The Apostle John opens his gospel story by saying, “In the beginning was the Word, and the Word was with God, and the Word was God. He was with God in the beginning.  Through him all things were made; without him nothing was made that has been made.  In him was life, and that life was the light of men.  The light shines in the darkness, but the darkness has not understood it…. The Word became flesh and made his dwelling among us.” 

Two things strike me. First is the reference to the creation story. John seems intent on making it clear that God is doing something new—that a new creation is at hand. Just as God brought forth life out of chaos and nothingness in Genesis, God is birthing a new creation through Jesus where all that is dead will be made alive and all that is broken will be fixed. 

John also wants his readers to know that God chooses to roll up his sleeves and get dirty. God doesn't do his work from a distance but from the trenches and chaos of our current situation. God became flesh and moved into the neighborhood. Too many churches engage mission or service from a distance. We go into a certain setting for a short period of time with all of our answers, but rarely does this kind of service produce any long-lasting transformation. 

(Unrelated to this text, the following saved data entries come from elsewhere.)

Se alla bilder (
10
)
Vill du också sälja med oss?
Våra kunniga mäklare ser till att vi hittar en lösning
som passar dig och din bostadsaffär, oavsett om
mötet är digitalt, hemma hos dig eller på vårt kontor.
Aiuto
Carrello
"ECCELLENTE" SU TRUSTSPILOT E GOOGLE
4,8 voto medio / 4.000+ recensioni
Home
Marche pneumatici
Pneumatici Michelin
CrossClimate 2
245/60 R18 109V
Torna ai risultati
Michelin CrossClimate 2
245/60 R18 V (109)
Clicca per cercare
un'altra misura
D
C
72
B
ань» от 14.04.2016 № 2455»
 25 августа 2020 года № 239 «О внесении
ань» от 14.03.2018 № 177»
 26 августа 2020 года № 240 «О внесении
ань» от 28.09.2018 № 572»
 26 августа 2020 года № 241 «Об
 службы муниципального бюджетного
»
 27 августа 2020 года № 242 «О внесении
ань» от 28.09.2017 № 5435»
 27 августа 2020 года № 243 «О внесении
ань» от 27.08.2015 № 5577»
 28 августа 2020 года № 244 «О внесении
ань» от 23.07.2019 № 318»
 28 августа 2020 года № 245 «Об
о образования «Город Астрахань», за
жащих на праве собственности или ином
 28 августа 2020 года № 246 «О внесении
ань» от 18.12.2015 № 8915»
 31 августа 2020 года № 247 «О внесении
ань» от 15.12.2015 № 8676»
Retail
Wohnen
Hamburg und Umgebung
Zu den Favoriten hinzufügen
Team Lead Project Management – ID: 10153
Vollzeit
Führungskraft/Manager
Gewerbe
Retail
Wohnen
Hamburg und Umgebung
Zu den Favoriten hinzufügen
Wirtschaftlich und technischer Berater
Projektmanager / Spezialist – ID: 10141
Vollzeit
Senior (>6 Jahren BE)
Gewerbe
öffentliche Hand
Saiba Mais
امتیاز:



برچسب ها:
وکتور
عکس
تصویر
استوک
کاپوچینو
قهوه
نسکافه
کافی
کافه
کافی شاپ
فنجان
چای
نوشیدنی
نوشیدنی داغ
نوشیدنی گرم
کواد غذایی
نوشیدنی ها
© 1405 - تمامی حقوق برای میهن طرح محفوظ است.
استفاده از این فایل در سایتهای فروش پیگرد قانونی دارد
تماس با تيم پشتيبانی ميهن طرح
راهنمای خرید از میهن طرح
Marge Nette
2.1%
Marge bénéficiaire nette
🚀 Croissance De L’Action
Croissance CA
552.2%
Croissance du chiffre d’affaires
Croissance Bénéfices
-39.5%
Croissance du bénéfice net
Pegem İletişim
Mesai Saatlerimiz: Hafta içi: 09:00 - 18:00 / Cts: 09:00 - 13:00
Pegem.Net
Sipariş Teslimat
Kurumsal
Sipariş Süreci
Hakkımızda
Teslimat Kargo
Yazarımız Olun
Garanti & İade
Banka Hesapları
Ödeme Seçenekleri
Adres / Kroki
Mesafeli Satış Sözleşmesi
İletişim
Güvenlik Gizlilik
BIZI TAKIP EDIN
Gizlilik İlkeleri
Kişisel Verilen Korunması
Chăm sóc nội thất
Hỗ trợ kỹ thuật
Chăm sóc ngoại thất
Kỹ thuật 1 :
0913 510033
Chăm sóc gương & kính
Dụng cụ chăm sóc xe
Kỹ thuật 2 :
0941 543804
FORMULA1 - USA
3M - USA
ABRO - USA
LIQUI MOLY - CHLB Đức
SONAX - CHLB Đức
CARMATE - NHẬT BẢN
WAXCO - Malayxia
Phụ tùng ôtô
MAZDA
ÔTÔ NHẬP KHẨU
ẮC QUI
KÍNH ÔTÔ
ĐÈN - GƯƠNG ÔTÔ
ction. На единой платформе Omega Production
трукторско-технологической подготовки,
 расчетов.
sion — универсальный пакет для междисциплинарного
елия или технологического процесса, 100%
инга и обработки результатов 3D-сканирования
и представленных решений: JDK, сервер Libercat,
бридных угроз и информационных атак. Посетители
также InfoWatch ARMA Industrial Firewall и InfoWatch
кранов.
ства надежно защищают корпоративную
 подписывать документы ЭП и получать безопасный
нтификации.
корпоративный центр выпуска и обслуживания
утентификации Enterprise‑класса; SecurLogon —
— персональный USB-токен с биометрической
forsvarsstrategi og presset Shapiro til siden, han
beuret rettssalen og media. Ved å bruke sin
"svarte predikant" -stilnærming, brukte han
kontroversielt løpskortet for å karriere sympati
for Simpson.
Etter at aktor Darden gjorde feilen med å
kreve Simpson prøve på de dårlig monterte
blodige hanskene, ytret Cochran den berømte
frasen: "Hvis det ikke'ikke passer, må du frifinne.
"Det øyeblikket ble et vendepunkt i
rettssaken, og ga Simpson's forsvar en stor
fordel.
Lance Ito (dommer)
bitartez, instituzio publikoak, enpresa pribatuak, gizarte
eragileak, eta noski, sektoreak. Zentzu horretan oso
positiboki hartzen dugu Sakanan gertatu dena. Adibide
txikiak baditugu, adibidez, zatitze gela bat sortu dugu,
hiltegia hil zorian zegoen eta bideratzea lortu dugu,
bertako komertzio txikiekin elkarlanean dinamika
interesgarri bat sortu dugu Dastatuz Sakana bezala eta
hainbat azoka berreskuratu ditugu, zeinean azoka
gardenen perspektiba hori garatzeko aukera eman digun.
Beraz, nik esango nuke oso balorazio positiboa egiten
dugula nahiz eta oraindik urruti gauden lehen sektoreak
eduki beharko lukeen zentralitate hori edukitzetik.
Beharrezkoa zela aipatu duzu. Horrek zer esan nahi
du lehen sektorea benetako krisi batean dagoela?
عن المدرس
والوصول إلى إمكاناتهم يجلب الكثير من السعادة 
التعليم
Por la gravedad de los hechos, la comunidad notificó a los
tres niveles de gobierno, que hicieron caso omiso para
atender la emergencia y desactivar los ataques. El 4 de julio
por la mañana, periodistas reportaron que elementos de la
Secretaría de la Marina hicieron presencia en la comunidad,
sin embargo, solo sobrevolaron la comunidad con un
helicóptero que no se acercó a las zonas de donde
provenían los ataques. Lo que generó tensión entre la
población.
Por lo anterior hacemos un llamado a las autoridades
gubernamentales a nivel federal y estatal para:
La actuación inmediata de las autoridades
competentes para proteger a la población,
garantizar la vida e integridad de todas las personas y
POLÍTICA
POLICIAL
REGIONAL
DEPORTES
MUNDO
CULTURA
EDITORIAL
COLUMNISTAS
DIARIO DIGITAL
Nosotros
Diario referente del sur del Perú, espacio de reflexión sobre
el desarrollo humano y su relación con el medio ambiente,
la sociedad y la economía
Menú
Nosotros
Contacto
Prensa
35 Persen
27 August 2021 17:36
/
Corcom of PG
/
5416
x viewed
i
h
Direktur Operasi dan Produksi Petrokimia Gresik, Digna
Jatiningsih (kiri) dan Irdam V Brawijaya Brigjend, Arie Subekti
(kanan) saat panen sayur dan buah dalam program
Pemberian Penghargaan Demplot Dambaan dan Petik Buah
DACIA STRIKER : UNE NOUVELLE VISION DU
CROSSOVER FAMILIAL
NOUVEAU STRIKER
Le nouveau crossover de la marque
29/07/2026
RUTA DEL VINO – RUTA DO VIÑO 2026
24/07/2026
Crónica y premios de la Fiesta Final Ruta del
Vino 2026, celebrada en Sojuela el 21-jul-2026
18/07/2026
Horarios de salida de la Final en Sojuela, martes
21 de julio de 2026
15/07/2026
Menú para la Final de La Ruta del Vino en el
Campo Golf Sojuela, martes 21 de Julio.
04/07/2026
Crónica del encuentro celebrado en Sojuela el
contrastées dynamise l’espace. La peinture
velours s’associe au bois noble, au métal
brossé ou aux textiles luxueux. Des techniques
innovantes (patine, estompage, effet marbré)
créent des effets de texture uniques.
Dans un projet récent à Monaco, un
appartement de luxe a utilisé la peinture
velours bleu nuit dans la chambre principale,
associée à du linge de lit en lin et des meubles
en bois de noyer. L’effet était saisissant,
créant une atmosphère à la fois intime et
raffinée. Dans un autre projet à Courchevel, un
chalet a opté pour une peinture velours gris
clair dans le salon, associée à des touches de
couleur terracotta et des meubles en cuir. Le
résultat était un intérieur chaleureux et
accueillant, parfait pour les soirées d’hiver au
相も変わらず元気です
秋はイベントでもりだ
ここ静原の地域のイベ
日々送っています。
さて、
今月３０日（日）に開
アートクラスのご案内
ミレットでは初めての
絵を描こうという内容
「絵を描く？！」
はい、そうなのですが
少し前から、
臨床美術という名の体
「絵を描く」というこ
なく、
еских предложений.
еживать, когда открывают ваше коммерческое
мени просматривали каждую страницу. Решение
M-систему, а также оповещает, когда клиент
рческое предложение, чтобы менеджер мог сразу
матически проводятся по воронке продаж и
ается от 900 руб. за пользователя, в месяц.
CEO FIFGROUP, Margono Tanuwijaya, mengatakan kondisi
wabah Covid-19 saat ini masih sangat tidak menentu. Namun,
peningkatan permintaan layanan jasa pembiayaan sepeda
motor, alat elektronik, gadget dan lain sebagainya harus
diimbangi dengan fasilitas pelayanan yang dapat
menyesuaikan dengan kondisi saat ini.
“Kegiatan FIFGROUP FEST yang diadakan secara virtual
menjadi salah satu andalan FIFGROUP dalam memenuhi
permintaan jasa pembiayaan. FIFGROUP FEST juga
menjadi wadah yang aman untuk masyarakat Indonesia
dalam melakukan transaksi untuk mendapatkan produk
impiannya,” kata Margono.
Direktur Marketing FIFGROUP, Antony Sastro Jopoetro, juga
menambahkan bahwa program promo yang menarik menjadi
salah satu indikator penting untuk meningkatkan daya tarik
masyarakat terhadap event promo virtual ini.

May our service be anchored in a holistic theology as we strive to truly learn from those we go to serve, entering into meaningful and lasting relationships of mutual respect.  And may we understand that when Christians who are transformed by the gospel of Jesus thoughtfully enter and intentionally engage in a broken community, they will be a transformative presence. 

Matt Ford is pastor of student and family ministries at North Fresno MB Church in Fresno, Calif. He has served in full-time vocational youth ministry for 15 years and is a 2000 graduate of Fresno Pacific University and a 2012 graduate of Fresno Pacific Biblical Seminary. He and his wife, Beverly, have three children.